## EXTRAIT DU DOCUMENT
══════════════════════════════
Depuis sa résidence à Goma, l’ancien président de la République Joseph Kabila a brisé le silence sur sa présence dans cette ville, actuellement siège des institutions de l’AFC-M23, depuis sa chute il y a plus d’une année.
Au cours d’une interview, le président du PPRD a déploré une fixation sur sa présence soulignant que Goma demeure une ville congolaise malgré le contexte actuel.
« Goma, c’est chez moi. Je vous reçois dans la maison que j’ai achetée en 1999 », a-t-il déclaré d’entrée de jeu.
Pour Kabila, les accusations de collusion avec les rebelles par le fait qu’il réside à Goma, est un acharnement contre sa personne et sa famille politique qui aurait commencé depuis 2019.
══════════════════════════════
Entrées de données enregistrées
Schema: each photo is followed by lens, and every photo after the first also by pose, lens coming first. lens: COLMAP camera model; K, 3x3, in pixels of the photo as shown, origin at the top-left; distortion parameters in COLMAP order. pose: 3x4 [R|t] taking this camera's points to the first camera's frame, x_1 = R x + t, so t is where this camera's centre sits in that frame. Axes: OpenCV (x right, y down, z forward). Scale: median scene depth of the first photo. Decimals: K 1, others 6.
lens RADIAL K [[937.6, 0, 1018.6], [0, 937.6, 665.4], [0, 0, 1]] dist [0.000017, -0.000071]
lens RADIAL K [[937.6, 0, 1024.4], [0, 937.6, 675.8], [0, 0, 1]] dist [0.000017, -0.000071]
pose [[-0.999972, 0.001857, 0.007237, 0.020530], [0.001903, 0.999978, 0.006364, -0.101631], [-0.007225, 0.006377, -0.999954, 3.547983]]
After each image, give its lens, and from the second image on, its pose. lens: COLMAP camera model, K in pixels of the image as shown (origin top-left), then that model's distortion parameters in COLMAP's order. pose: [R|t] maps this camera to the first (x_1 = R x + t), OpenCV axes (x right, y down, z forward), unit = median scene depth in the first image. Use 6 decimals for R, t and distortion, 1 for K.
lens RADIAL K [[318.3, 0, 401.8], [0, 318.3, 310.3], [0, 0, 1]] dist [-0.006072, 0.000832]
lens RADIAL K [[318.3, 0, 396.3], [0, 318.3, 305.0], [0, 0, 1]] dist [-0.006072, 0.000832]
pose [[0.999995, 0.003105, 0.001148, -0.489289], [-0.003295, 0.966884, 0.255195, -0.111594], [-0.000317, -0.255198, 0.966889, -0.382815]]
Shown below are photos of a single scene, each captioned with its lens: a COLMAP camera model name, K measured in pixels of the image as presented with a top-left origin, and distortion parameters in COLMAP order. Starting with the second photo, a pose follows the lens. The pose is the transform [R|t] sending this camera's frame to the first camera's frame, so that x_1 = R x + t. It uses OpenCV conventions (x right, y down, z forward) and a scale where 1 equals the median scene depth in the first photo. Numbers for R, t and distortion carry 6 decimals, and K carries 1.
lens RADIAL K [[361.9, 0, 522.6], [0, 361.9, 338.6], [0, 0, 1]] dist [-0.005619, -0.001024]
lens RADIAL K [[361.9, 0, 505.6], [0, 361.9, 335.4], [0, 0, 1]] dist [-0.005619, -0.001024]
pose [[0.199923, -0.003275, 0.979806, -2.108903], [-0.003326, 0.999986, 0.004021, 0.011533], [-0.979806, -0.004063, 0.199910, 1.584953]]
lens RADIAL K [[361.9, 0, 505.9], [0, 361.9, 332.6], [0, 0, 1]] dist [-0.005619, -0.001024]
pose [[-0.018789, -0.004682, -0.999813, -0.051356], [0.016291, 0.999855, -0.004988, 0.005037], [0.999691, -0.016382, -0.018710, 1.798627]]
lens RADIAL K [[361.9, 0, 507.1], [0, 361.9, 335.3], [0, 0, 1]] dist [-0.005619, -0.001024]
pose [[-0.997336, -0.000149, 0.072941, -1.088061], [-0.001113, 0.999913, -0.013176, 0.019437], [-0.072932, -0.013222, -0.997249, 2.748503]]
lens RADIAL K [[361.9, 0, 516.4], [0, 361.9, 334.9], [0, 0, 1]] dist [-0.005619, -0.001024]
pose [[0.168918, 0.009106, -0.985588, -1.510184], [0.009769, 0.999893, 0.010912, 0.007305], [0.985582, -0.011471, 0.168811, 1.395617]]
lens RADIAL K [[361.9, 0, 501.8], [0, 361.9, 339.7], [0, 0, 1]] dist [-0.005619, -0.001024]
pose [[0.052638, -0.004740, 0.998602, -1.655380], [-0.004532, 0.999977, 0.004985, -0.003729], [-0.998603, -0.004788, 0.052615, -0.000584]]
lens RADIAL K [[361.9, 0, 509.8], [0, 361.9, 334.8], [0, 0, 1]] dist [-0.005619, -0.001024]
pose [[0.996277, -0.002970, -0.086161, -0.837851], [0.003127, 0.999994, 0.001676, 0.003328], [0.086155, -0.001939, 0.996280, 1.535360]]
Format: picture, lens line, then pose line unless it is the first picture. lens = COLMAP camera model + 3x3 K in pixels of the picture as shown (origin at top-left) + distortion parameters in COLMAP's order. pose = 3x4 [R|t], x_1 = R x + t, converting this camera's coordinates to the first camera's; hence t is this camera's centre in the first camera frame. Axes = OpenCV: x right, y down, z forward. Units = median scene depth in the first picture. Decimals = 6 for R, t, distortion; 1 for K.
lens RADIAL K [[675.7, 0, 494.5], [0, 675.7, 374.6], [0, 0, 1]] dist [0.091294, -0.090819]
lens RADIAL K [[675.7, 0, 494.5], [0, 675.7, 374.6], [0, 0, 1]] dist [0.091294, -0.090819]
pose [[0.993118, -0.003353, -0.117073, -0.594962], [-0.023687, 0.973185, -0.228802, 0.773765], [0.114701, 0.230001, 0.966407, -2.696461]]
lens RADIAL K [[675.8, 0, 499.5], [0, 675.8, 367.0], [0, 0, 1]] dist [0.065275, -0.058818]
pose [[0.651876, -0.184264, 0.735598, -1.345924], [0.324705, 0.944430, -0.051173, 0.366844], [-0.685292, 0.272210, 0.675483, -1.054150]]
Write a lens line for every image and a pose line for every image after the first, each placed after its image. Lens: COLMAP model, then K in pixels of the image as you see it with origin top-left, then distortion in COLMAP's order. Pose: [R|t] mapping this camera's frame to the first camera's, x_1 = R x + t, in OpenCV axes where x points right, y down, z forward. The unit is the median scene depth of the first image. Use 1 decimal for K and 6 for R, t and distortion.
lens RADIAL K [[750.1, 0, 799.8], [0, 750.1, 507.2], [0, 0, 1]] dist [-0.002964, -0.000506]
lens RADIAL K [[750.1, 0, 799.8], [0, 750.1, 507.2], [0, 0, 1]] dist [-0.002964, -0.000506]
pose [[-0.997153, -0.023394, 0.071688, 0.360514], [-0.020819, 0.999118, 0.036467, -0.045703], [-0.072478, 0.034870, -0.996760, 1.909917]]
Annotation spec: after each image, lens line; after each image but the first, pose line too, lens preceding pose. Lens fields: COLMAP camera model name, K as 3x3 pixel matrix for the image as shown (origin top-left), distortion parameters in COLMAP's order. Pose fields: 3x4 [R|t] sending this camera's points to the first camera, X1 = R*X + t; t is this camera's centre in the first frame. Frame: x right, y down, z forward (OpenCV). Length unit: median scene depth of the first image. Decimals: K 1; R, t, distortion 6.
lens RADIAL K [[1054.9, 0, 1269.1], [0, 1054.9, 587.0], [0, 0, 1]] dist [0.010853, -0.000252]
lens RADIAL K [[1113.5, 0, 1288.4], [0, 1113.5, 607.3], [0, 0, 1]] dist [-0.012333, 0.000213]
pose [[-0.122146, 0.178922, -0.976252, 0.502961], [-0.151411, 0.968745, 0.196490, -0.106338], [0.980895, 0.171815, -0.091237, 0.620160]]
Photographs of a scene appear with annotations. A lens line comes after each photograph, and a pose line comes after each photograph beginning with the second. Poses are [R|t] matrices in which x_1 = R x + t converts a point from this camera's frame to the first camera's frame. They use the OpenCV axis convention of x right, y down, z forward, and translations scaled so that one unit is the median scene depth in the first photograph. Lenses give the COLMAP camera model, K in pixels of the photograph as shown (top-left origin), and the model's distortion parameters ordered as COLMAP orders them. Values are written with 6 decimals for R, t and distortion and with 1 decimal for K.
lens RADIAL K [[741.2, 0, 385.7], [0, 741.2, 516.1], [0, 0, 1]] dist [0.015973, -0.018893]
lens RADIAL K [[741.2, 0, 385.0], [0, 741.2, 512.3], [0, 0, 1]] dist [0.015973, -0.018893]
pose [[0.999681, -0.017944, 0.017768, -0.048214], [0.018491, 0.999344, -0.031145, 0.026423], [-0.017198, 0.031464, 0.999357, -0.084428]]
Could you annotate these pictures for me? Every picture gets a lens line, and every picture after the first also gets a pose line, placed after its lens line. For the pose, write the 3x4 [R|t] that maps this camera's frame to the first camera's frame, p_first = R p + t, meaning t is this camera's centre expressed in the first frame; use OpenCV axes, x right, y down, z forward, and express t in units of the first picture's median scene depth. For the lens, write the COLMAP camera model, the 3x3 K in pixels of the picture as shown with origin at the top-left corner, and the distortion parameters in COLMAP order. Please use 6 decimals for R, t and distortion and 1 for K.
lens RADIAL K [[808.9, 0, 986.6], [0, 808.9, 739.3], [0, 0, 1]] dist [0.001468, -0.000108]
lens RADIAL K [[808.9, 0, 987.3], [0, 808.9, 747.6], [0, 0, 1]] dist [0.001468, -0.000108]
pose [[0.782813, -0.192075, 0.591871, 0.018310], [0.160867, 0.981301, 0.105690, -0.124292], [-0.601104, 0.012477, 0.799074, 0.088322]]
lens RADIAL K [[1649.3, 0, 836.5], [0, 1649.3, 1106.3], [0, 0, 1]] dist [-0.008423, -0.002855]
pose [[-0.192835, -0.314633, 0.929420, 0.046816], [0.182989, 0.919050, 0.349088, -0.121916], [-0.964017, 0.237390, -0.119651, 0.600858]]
══════════════════════════════
## ACTIVITÉ 1
Reproduisez le passage de l'extrait sur Joseph Kabila à Goma qui va de « Depuis sa résidence » jusqu'à « plus d’une année. » inclus.
## ACTIVITÉ 2
D'après l'extrait sur Joseph Kabila à Goma, en quelle année a-t-il acheté la maison où il reçoit ?
## ACTIVITÉ 3
Veuillez rédiger la suite de l'extrait sur Joseph Kabila à Goma, après sa dernière phrase.

## ZONE DE RÉPONSE 1
Depuis sa résidence à Goma, l’ancien président de la République Joseph Kabila a brisé le silence sur sa présence dans cette ville, actuellement siège des institutions de l’AFC-M23, depuis sa chute il y a plus d’une année.

## ZONE DE RÉPONSE 2
En 1999.

## ZONE DE RÉPONSE 3
« Bien avant la naissance de l’AFC/M23. Je considère que je suis en droit d’être en contact et de parler avec tous les Congolais en ayant comme objectif principal la cohésion et la recherche de la paix. Pour moi, c’est même une mission », a-t-il soutenu.
L’ancien Chef de l’Etat a également réagi à la frappe de drone qui a tué une employée française de l’Unicef et deux civils congolais le 11 mars dernier, à Goma, près de sa résidence.
« On a toujours été visé par le régime de Kinshasa.
Est-ce que j’étais ciblé personnellement? Est-ce la population congolaise qui était visée comme elle l’est depuis des mois dans le Masisi, sur les Hauts Plateaux ou partout ailleurs? Des enquêtes sont en cours. Mais je garde le moral », a-t-il laconiquement soutenu.
Par ailleurs, le président honoraire a réaffirmé sa détermination à mobiliser les congolais de tous bords contre la « dictature ».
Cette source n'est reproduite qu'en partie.